Looking at the data below, how many lines include the word "шестигранной"? Respond with the number only.

*** Opening EXTRACTED ENTRIES ***

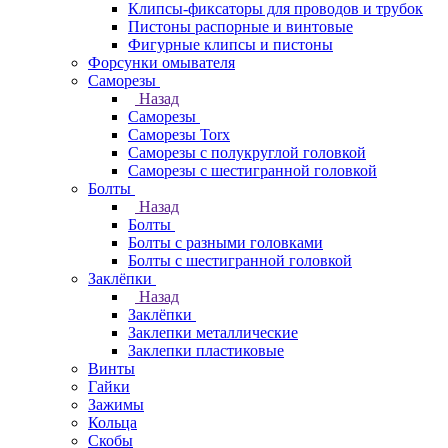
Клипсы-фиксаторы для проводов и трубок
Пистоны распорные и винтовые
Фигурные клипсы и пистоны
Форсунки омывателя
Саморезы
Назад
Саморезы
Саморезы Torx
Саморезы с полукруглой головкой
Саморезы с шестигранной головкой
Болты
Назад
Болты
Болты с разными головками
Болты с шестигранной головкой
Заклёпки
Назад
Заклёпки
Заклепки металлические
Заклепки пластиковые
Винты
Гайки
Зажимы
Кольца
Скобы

*** Closing EXTRACTED ENTRIES ***
*** Opening EXTRACTED ENTRIES ***

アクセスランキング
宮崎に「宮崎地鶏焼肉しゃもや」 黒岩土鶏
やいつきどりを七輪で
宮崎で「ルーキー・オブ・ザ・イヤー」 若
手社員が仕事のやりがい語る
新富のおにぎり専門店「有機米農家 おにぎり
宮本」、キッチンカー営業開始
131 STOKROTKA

*** Closing EXTRACTED ENTRIES ***

[EXPECTED ANSWER]
2